Jesus uses the word agape, it wasn’t a very commonly used word in Greek. Jesus filled it with new meaning.
“If you love those who love you, what benefit is that to you?” I mean the answer is supposed to be none. That is the implication. You get no reward from God for merely loving those who love you. Something to that effect. Even sinners do that he says. Here he shows how bitterly we fail in life. How short we fall from the glory of God. Yes, even sinners do that. You do that. And that is about all you do. We love those who love us. We love hoping to be loved in return. When we aren’t we stop loving. Or if we don’t perceive we are being loved in return we stop loving. So Christian marriage counseling has taken up ”The Five Languages of Love.” We try to strengthen marriages coaxing husbands and wives to realize we don’t always give love the same way we receive love, and what communicates love to one person doesn’t communicate love to another. Yes this leads to divorce between people who love each other and just don’t know how to show it. This is who we are, sinners. What benefit do we receive from loving those who love us? Well materially and socially there are all sorts of benefits to be received by this game of quid pro quo. In life it may be the only love a person ever knows. Yes, because we are sinners. In fact as sinners, this is our limit.

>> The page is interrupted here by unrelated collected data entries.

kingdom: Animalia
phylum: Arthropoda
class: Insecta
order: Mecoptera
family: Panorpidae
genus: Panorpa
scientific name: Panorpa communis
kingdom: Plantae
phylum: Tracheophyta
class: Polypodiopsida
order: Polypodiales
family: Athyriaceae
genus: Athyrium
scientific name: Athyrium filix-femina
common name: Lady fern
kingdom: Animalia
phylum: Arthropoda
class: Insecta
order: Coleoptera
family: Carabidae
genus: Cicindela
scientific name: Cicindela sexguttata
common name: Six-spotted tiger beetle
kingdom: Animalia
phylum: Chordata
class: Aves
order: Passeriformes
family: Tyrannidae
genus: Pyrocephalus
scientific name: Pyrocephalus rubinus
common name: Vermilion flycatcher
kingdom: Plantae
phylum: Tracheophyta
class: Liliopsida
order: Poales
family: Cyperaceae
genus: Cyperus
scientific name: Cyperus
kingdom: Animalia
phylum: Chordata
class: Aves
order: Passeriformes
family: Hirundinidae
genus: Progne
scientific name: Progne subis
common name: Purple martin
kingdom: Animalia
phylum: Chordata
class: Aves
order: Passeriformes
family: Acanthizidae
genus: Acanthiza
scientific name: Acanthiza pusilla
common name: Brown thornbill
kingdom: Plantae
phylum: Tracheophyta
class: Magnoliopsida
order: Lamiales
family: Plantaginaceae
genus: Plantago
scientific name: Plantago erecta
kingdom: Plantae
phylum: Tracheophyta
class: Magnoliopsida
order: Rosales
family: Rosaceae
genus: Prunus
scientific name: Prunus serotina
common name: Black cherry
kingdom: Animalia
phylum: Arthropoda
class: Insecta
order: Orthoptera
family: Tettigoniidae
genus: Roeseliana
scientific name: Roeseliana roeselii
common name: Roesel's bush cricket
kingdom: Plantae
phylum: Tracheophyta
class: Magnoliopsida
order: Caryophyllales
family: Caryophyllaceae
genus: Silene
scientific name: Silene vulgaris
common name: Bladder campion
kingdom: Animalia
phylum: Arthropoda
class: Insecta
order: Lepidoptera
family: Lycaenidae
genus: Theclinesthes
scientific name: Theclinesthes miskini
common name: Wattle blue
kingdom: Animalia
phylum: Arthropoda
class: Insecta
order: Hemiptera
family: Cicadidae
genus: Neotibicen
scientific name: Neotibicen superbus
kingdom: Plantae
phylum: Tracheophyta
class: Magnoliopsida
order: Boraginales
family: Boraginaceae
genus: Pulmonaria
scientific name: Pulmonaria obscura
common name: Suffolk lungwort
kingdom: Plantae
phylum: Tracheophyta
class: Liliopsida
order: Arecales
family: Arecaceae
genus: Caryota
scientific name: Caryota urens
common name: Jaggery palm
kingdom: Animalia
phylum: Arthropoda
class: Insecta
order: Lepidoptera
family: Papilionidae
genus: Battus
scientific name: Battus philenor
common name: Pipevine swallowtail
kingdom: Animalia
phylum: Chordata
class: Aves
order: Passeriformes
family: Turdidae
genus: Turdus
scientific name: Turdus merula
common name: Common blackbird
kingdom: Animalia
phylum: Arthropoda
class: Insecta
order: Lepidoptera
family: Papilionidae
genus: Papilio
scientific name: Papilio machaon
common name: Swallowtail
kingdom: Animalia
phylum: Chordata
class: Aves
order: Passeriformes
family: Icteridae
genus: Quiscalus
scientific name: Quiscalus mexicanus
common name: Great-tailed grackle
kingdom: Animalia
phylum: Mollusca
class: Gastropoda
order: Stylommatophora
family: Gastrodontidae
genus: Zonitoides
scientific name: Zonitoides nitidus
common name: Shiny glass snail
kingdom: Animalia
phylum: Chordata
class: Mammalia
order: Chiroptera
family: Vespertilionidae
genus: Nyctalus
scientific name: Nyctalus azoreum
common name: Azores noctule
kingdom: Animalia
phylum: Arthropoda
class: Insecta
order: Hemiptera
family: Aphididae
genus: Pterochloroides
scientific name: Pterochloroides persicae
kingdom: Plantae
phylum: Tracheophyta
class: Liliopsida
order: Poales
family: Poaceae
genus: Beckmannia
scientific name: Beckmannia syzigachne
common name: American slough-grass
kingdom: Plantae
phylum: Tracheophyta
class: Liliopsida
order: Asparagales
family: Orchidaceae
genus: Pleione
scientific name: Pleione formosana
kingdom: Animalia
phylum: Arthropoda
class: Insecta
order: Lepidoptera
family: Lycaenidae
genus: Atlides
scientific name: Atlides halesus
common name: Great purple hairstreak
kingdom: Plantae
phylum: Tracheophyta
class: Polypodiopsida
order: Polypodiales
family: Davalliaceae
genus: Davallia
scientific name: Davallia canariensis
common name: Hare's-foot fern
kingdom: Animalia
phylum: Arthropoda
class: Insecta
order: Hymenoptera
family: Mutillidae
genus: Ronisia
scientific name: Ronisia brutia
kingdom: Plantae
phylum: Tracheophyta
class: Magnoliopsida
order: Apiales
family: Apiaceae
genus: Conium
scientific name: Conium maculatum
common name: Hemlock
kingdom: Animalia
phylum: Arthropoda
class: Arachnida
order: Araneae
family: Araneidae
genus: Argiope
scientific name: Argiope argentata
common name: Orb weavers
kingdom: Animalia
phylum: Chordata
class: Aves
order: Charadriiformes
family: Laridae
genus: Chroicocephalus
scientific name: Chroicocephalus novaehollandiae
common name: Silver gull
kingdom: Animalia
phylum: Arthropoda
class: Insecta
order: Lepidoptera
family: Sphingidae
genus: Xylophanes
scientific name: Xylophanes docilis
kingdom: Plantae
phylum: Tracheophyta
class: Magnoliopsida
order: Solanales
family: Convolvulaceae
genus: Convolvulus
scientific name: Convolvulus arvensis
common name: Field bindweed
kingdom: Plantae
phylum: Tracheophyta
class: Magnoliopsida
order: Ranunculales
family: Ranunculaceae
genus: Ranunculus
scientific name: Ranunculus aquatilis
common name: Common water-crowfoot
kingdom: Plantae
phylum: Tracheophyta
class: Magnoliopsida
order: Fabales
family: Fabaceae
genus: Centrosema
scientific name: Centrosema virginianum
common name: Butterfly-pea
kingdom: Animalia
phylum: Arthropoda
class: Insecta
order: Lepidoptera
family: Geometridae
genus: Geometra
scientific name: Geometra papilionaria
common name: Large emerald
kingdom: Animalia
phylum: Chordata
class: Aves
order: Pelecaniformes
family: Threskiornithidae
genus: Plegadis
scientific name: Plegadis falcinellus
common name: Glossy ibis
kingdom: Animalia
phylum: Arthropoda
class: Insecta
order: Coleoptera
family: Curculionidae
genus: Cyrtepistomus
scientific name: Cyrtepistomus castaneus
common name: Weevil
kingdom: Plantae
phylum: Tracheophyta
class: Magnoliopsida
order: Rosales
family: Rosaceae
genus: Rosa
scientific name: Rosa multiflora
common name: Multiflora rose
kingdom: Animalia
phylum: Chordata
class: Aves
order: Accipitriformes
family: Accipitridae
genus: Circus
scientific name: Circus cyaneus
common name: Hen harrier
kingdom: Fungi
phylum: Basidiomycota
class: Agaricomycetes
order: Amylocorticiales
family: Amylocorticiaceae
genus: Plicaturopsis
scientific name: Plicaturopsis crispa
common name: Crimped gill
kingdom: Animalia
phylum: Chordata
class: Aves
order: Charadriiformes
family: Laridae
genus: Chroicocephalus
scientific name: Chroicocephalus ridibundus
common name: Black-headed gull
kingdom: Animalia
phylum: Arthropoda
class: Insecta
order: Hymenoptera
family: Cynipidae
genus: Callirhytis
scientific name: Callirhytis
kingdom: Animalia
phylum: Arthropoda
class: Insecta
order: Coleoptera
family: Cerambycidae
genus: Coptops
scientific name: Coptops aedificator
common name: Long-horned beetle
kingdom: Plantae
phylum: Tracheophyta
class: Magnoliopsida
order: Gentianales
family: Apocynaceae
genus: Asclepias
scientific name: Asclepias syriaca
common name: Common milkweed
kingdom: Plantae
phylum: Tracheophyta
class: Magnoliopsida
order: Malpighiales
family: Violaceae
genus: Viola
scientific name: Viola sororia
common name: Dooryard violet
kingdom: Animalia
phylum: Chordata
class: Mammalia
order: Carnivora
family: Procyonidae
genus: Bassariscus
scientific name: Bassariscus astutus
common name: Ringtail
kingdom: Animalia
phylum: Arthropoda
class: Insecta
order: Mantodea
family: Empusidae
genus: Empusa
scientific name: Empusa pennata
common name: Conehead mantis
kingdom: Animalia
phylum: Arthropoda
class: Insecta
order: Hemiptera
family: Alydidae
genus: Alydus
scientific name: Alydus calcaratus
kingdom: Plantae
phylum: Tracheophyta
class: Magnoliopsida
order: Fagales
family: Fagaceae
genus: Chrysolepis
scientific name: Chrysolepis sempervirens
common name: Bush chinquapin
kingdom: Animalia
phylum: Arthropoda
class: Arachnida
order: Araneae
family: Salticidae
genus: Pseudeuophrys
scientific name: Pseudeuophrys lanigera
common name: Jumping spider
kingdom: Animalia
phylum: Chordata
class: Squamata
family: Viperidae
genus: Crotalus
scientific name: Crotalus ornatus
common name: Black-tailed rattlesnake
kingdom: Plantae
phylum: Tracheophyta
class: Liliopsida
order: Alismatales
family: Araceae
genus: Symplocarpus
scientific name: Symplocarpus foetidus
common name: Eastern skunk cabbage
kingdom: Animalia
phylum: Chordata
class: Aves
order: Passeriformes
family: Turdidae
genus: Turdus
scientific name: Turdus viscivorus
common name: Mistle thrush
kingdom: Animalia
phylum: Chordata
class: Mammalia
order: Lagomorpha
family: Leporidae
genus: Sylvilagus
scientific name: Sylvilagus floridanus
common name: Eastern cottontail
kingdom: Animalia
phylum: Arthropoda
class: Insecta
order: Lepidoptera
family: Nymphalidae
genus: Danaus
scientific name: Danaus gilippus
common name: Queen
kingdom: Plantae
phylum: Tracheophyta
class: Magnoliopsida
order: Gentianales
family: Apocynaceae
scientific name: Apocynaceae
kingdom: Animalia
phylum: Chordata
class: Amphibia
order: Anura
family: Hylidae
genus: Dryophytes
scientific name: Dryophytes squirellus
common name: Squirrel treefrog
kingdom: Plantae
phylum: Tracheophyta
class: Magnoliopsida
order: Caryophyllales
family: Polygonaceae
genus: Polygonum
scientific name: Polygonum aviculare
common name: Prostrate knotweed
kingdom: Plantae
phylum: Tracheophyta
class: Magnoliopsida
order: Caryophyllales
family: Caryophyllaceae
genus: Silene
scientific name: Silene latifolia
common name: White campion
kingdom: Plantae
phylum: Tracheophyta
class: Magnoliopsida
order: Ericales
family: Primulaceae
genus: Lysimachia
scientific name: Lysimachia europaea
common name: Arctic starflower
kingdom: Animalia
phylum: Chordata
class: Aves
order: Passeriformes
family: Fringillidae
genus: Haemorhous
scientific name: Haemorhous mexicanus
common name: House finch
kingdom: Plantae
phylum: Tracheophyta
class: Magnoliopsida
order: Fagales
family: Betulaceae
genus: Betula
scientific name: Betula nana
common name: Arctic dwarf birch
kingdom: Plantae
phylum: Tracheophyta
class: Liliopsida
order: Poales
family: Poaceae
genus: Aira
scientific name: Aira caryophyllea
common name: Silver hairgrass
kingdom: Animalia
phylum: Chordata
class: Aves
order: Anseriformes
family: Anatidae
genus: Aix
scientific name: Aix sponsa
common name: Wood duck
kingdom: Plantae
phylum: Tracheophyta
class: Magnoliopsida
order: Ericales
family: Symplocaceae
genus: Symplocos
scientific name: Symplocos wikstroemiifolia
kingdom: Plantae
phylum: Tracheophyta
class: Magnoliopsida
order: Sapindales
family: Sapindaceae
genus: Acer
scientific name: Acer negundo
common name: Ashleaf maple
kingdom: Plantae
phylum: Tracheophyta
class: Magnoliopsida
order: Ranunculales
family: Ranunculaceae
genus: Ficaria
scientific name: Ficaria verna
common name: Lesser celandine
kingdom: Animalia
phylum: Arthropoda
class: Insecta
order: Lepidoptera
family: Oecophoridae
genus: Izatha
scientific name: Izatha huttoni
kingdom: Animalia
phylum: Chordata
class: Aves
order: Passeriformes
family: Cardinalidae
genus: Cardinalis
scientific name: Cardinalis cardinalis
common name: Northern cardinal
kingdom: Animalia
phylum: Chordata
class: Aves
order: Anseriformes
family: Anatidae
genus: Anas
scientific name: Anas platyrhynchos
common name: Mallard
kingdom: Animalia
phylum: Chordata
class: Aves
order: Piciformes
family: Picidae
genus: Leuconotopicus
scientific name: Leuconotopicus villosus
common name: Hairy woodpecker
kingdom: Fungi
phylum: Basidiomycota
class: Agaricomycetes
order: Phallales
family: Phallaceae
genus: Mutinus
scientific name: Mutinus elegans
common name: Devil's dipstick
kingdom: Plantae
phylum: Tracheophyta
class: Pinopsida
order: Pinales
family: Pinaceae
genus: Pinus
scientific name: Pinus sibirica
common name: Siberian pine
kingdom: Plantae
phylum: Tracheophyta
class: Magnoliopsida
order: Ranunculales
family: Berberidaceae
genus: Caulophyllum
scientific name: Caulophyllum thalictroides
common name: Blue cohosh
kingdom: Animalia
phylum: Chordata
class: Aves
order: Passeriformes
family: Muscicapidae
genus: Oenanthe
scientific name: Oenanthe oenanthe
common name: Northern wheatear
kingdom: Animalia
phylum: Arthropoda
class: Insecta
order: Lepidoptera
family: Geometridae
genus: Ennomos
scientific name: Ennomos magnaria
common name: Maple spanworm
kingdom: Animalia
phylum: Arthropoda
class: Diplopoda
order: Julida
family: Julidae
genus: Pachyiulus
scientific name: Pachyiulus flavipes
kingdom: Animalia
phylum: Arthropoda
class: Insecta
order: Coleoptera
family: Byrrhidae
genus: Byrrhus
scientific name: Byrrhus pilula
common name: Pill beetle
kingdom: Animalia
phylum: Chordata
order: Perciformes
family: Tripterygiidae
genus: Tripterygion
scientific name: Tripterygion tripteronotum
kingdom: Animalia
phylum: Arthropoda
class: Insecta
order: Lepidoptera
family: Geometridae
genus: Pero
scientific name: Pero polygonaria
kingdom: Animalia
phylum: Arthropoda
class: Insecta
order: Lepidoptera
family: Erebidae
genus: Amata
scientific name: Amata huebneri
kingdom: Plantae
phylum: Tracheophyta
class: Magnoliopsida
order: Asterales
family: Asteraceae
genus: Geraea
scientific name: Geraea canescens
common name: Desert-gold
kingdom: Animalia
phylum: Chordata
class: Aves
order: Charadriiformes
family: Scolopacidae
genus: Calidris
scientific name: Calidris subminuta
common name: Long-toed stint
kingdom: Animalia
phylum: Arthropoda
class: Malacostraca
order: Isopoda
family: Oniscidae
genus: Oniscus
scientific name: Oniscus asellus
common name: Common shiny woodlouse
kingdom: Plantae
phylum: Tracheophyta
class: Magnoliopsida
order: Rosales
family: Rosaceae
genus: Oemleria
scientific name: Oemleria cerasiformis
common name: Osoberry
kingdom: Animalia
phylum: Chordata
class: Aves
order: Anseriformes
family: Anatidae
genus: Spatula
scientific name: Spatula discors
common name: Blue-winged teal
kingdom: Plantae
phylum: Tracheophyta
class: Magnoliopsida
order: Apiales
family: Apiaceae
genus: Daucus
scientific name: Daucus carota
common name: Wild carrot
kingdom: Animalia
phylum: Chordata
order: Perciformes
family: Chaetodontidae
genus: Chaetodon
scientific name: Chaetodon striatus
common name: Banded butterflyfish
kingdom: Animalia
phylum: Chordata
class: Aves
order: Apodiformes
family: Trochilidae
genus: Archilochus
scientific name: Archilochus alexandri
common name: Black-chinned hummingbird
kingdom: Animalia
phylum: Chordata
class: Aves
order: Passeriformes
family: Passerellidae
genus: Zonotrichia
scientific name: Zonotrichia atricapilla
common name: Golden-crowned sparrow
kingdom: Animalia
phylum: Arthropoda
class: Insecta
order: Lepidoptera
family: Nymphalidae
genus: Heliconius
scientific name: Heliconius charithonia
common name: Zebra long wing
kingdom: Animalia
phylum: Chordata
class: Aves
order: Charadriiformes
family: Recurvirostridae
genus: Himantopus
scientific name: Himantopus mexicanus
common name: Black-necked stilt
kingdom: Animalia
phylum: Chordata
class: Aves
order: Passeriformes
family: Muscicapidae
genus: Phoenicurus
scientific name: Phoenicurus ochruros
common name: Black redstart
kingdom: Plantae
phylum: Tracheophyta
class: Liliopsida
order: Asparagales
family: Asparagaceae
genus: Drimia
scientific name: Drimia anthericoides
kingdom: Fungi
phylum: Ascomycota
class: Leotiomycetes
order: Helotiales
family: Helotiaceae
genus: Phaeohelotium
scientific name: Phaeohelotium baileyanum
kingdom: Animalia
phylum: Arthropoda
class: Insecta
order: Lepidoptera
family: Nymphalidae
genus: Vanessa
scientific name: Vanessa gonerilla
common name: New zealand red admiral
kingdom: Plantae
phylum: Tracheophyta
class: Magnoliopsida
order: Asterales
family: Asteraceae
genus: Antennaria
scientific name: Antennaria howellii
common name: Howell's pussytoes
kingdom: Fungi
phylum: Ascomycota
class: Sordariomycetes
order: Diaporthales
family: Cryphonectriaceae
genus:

Not so, Jesus. Jesus knows a different love. He knows agape. He loves you even though you hate him. He loves you despite all. He loves his enemies. What did he benefit from that? This world gave him a cross. You can expect the same for your love. The world despises this love. Love someone for whom you receive no love in return. But it is what Jesus did. It was the only way forgiveness could enter the world. It is this love we receive. Now, we still haven’t figured out how to love those who don’t love us. But because he loved us, we love him, and loving him we love those whom he loves. He gives us reason to love. He gives us love itself. And with his love comes meaning and purpose to life. Without it we would live as if life itself had died. Life itself, though, did die, it died when we killed the author of life, but dying he rose again to gives us new life. Live it, love it, because Christ loves you.